| Goal of the exercise |
According to the Revenue Note for Guidance on section 111AI, through what process must a qualified domestic top-up tax be determined to have met the QDTT Safe Harbour standards?

Revenue Note for Guidance

The content shown on this page is a Note for Guidance produced by the Irish Revenue Commissioners. To view the section of legislation to which the Note for Guidance applies, click the link below:

Revenue Note for Guidance

111AI Qualified domestic top-up tax safe harbour

Summary

A qualified domestic top-up tax may act as a safe harbour where it increases the MNE Group’s tax liability on domestic excess profits to the minimum rate. This section provides for an election to apply a qualified domestic top-up tax safe harbour where the qualified domestic top-up tax implemented under the tax law of that jurisdiction is determined to have met the QDTT Safe Harbour standards under an OECD peer review process.

| Data under study |

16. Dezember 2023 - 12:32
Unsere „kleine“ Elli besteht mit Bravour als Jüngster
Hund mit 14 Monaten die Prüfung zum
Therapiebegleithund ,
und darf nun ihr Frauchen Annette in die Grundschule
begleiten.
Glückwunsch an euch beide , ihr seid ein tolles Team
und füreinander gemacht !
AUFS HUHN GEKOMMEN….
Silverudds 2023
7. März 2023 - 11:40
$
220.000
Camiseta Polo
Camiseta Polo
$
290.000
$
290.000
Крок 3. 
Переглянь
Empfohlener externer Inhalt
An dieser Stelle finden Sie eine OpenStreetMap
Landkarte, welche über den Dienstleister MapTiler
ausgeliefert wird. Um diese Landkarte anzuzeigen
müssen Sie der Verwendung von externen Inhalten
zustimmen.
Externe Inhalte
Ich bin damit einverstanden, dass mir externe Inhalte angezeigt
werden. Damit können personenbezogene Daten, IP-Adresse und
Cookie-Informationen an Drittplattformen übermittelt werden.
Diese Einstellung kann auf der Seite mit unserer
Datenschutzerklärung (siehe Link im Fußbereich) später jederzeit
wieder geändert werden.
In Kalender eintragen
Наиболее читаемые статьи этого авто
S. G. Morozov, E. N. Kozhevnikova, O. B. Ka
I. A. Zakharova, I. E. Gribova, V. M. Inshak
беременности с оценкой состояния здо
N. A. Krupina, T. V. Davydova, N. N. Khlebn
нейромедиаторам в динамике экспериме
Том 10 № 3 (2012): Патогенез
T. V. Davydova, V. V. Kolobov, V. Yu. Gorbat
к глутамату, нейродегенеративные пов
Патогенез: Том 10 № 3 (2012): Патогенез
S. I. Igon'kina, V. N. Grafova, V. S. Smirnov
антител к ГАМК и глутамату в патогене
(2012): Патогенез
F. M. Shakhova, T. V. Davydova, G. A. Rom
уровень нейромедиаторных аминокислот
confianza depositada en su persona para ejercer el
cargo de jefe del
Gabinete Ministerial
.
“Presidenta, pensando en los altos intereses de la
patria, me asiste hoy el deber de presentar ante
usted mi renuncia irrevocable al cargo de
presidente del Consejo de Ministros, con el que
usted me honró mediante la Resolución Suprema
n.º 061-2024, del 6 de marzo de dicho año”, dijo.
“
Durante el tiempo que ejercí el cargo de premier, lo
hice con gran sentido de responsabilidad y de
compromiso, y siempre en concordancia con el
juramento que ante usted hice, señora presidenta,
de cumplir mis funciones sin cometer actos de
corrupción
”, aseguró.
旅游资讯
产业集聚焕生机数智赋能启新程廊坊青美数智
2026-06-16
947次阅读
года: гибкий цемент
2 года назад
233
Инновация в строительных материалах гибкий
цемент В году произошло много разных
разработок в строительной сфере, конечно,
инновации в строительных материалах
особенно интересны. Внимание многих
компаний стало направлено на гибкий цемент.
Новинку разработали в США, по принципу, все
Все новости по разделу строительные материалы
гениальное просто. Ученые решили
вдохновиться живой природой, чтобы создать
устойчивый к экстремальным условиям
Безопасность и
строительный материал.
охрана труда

| Response to this task |
An OECD peer review process.